The Temple of Gold
- First edition
- Author: William Goldman
- Language: English
- Publisher: Knopf
- Publication date: October 14, 1957
- Publication place: United States
- Pages: 277

= The Temple of Gold =

1957 book by William Goldman

The Temple of Gold is a 1957 novel by William Goldman. It was Goldman's first novel, and launched his career.

==Background==
The novel was written in three weeks over the summer he graduated from college, in June–July 1956. Goldman had never written a novel before, but had several years experience writing short stories, though none had been published.

The title Temple of Gold was taken from the film Gunga Din. Another influence on the book was the novel Bonjour Tristesse.

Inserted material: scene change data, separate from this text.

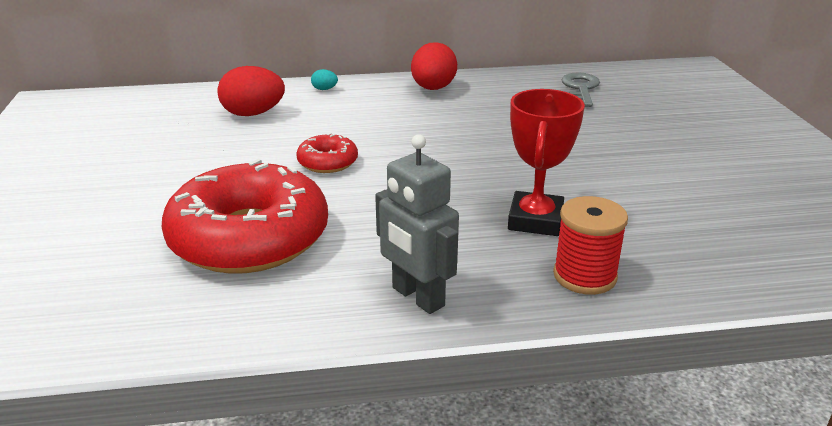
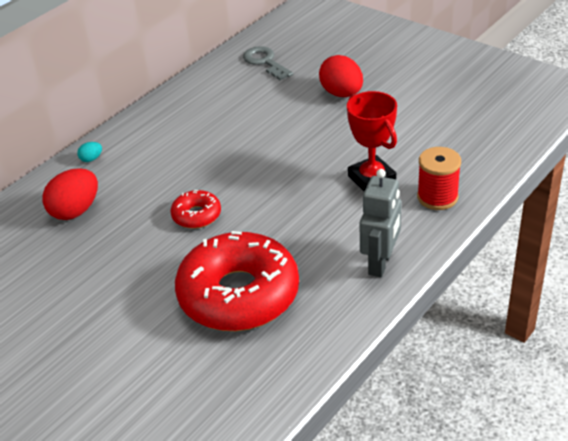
camera: 40 degrees left, 10 degrees up
(417, 297) = (380, 263): grey robot -> grey robot turned 75 degrees counterclockwise
(433, 88) = (169, 114): red egg -> red egg (342, 94)

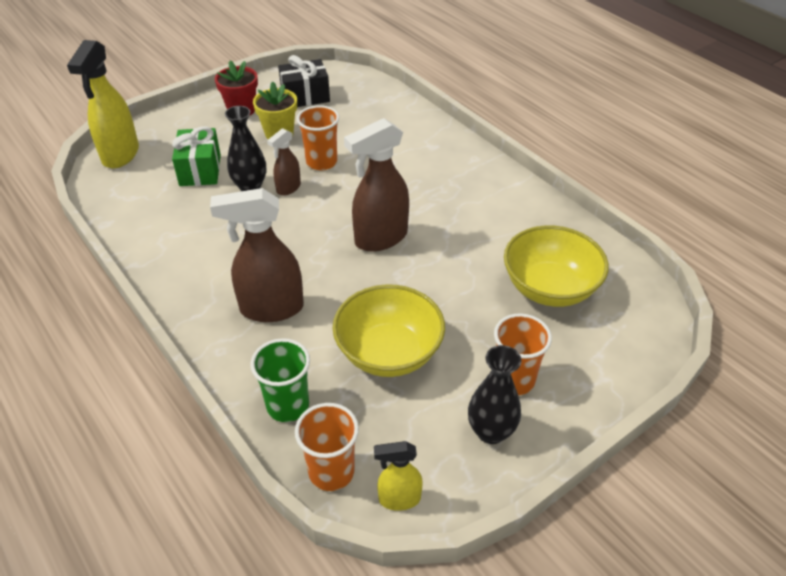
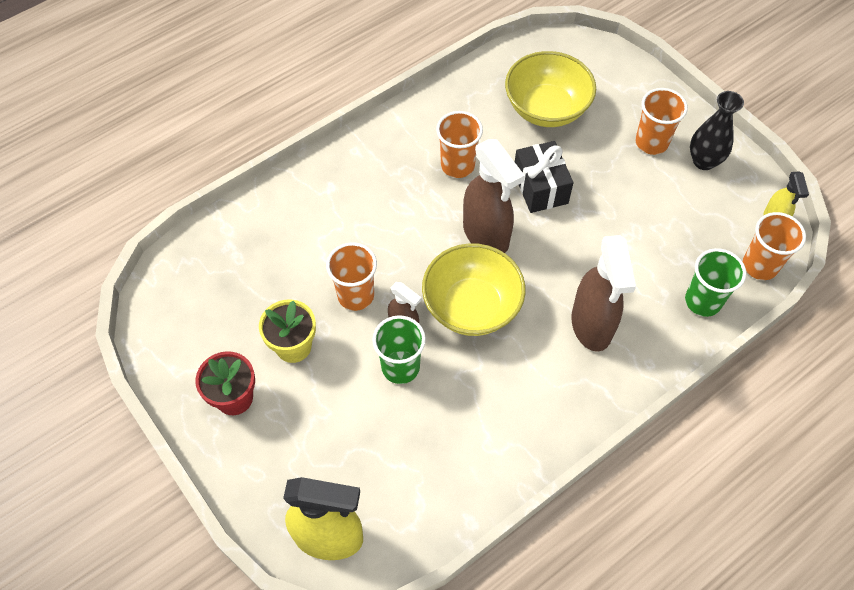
camera: 90 degrees left, 15 degrees up
(200, 170) = (366, 429): green gift -> none
(250, 186) = (400, 367): black vase -> green cup
(305, 96) = (211, 323): black gift -> black gift (540, 187)
(389, 353) = (634, 227): yellow bowl -> yellow bowl (472, 306)
(463, 221) = (457, 165): none -> orange cup

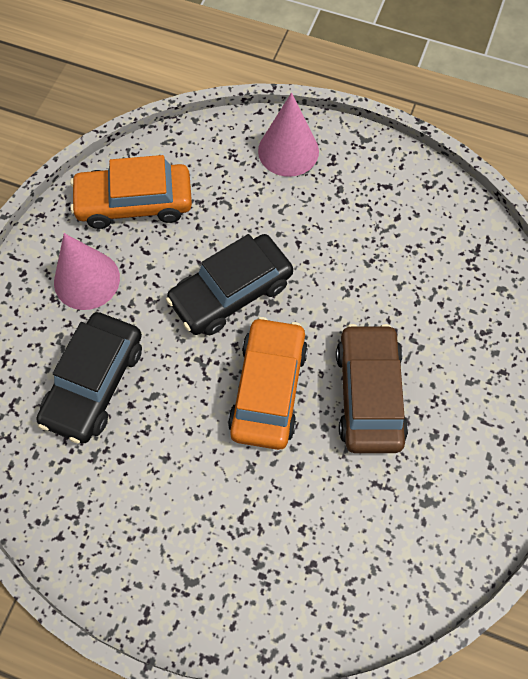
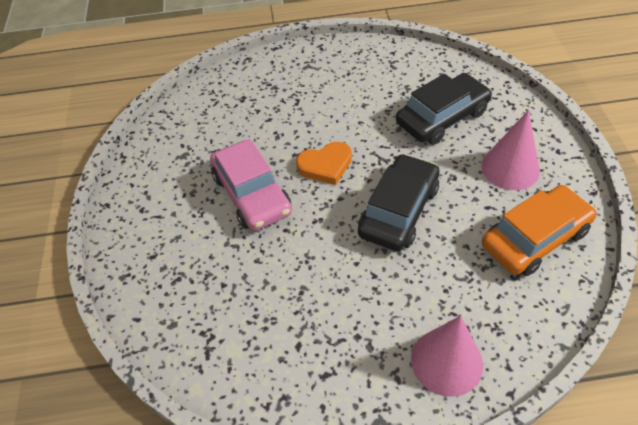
camera: 155 degrees right, 15 degrees down
(94, 383) = (442, 117): black car -> black car turned 60 degrees clockwise
(268, 389) = (325, 165): orange car -> orange heart
(369, 394) = (252, 194): brown car -> pink car

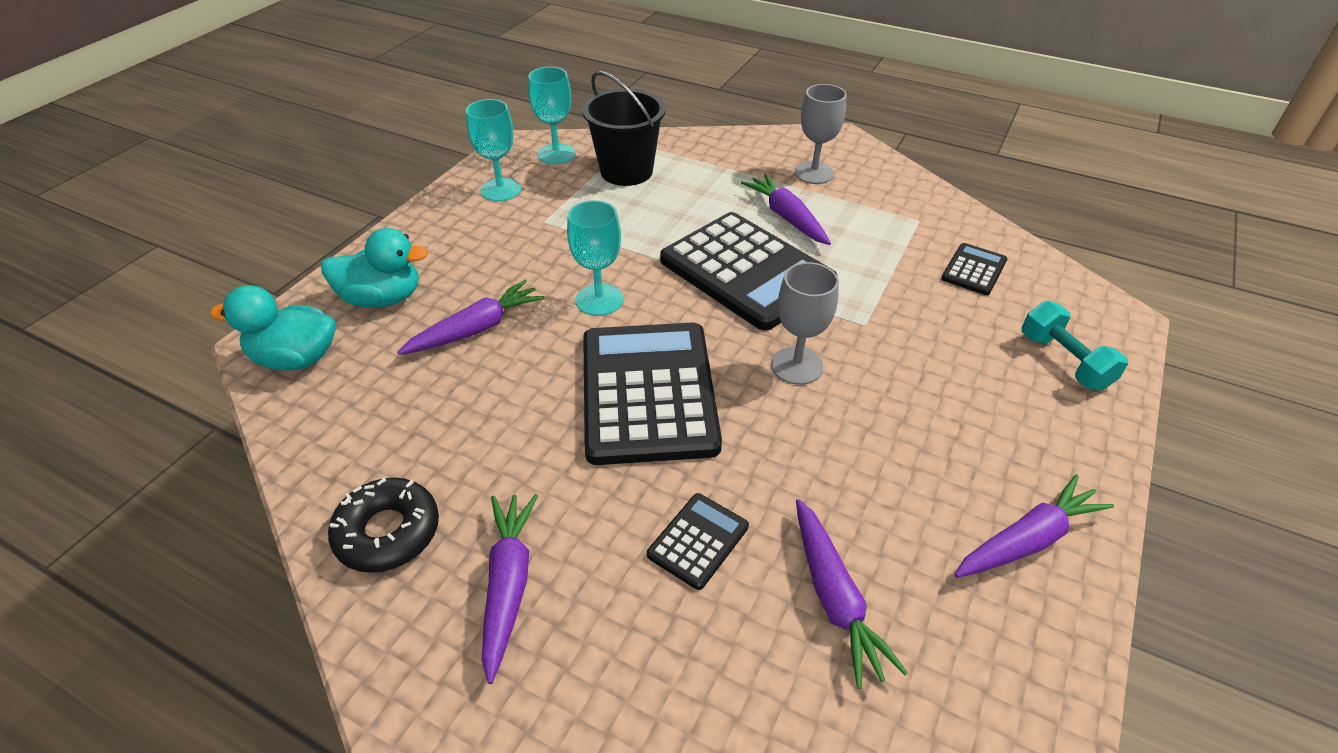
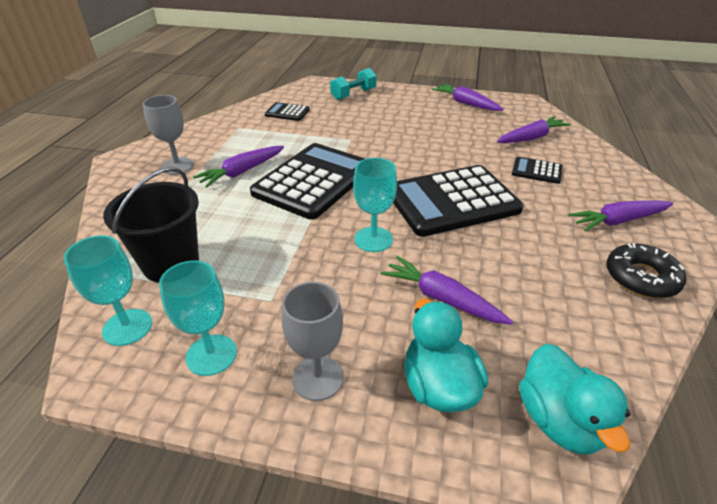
camera: 105 degrees left, 5 degrees down
(797, 366) = (397, 156): grey goblet -> grey goblet (317, 378)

Goldman had recently done military service and met a man who had an agent. He sent the novel to the agent, and through him got representation from Joe McCrindle. McCrindle sent it to Knopf, who accepted it for publication. Goldman said Knopf:
Wanted me to double it in length and I didn't know what to do about that... That's still the most amazing thing I've ever heard any young writer be told. I was able to do it through some kind of madness but, Jesus, it's an insane thing for an editor to say.
Goldman says he has "no idea why" Knopf accepted the novel "but one of the things that happened, there was an interest in publishing books by young writers and I was one of those writers who basically got picked up along with it."
Goldman later reflected:
I never would have continued as a writer if The Temple of Gold had not been taken by the first publisher I sent it to. I'm not that masochistic. There was no way I was going to write anymore. I didn't know that then, but I know it now. There was no encouragement; no one ever said I had any talent. I had never written anything much over two pages long. I had done badly in school in terms of writing. I did not want to be a failure, but I did not have the courage to write a second book if the first had not been accepted.
A 2001 Ballantine paperback edition of the novel included as an afterword a first chapter removed by Knopf.

==Reception==
According to Goldman, "the book, like most of my books, got crucified in hardcover and was a very, very successful book in paperback. Most of the books that I've written had their success in paperback."

==Film adaptation==
Walt Disney Studios Motion Pictures purchased the film rights to the movie.